Retrofitting a brick building is relatively inexpensive. The basic approach involves pushing steel rods to affix the brick wall to the building’s ceilings and floors. More extensive versions involve installing diagonal braces or adding reinforced concrete or polymers to the walls.

“You basically have four walls being held up by the weight of the roof, so when they shake, there’s nothing to keep them together,” Gonzalez said. “The reinforcement allows people enough time to get out safely” once the shaking has stopped.

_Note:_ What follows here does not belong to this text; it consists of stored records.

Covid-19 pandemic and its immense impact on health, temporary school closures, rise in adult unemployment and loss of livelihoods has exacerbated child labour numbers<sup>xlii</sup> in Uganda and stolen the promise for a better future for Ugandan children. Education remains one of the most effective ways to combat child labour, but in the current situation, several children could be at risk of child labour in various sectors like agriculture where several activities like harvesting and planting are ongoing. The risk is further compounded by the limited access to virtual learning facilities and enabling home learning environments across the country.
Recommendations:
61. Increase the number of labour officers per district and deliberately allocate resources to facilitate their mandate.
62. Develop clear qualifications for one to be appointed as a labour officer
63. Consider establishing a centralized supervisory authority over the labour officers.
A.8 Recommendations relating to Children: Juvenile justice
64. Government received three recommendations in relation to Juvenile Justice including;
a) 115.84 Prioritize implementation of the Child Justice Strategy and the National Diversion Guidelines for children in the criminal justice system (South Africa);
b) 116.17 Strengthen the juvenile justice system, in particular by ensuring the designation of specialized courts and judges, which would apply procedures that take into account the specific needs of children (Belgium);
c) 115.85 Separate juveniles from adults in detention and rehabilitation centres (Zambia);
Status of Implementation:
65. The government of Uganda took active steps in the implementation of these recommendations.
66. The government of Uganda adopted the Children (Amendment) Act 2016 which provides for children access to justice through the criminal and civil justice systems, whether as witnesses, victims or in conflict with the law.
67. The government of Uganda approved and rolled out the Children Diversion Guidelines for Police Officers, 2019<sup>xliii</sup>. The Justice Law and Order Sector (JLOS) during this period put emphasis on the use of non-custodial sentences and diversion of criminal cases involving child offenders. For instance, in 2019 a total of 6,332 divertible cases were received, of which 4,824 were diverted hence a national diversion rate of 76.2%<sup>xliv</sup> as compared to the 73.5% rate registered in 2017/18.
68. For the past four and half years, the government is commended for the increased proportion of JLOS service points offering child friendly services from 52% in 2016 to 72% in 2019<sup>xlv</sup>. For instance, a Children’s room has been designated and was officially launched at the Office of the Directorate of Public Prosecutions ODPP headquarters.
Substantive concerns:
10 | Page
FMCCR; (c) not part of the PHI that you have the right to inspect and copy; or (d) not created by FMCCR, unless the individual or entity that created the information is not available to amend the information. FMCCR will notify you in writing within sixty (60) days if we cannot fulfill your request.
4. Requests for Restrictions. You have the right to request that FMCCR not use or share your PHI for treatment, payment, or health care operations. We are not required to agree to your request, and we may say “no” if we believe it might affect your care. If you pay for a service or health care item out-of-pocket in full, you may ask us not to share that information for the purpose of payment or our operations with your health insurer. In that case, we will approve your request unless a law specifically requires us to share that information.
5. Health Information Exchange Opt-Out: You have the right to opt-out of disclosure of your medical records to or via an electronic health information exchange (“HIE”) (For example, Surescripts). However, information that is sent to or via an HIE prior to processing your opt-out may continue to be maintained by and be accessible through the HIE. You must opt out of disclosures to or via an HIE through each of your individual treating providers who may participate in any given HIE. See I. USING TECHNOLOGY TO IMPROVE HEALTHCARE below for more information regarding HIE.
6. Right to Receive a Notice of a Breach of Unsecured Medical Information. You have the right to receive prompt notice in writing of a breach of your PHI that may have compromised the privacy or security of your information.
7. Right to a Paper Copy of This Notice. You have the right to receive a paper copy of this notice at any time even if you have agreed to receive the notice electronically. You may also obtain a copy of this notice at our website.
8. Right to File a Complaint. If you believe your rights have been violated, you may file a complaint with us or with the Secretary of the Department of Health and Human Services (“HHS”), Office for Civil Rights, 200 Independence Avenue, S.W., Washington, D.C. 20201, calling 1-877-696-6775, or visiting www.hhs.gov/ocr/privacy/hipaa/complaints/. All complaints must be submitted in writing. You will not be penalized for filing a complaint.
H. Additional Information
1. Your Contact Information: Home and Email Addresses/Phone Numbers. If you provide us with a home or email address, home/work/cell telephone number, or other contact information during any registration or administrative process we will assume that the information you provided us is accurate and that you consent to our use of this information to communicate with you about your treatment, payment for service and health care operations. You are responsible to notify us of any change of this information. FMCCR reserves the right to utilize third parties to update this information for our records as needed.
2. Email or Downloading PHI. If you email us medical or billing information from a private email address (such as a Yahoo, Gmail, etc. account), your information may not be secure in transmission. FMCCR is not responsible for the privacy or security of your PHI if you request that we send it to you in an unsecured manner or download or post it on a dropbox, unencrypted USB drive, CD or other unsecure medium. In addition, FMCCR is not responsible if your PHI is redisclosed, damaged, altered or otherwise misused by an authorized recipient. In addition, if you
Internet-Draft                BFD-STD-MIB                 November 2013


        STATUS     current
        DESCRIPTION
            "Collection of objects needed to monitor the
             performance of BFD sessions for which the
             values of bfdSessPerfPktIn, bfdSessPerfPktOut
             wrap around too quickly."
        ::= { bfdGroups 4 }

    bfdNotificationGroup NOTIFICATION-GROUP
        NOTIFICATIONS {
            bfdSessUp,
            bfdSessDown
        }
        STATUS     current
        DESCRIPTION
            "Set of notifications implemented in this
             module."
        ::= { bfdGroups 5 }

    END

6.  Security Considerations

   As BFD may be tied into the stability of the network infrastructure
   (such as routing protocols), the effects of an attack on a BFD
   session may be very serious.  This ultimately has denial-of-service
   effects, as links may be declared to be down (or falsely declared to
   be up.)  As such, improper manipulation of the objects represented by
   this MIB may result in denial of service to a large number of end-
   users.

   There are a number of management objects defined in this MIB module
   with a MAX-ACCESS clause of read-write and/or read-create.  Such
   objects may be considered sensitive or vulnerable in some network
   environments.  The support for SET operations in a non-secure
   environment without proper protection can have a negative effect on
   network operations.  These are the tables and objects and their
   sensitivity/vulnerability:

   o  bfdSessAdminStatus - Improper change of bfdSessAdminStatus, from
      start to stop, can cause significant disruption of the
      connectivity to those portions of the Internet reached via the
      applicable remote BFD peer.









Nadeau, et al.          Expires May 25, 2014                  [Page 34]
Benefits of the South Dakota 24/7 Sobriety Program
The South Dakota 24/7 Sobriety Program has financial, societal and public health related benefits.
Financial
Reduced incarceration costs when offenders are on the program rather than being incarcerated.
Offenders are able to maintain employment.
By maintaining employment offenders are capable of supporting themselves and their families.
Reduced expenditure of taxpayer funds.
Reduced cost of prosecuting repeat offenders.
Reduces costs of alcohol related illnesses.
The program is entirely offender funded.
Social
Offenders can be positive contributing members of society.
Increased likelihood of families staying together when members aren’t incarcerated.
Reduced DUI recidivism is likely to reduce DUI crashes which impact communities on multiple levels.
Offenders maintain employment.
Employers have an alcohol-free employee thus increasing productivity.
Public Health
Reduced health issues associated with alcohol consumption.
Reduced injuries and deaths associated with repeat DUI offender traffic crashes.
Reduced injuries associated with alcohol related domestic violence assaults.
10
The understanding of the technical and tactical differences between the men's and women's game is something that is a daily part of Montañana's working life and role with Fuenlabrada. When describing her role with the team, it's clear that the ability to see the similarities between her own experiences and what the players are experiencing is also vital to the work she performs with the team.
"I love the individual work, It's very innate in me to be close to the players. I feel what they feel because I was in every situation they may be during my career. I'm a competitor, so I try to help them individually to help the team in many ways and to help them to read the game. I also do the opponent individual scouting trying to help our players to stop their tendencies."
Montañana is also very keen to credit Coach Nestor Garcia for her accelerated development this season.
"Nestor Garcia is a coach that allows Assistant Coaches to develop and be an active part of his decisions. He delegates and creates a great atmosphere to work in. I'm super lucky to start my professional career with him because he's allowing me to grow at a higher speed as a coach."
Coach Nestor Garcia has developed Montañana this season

Concrete buildings are generally much larger than brick ones. They can cost more than $1 million to fix, making them far more expensive.

The earthquake struck Italy at perhaps the worst possible time — the late summer season, when children from the city are sent up to their grandparents’ ancestral homes in the mountains, filling residences that are usually empty. The region has only 5,000 or so residents, but is now filled with tens of thousands of visitors.

“This is the reason there are so many victims, because there are many people there who are not normally living there,” said Calvi, the Italian professor. “It is well known that there is a very high vulnerability, and consequently, there is a very high chance of collapse in case of a strong earthquake, like this one.”

It wasn’t just homes that are gone. A hospital collapsed, and buildings for police and firefighters were ruined, Calvi said. In one town, there was not a single building safe enough to set up an emergency command post, so officials were forced to set one up in the town square, Calvi said.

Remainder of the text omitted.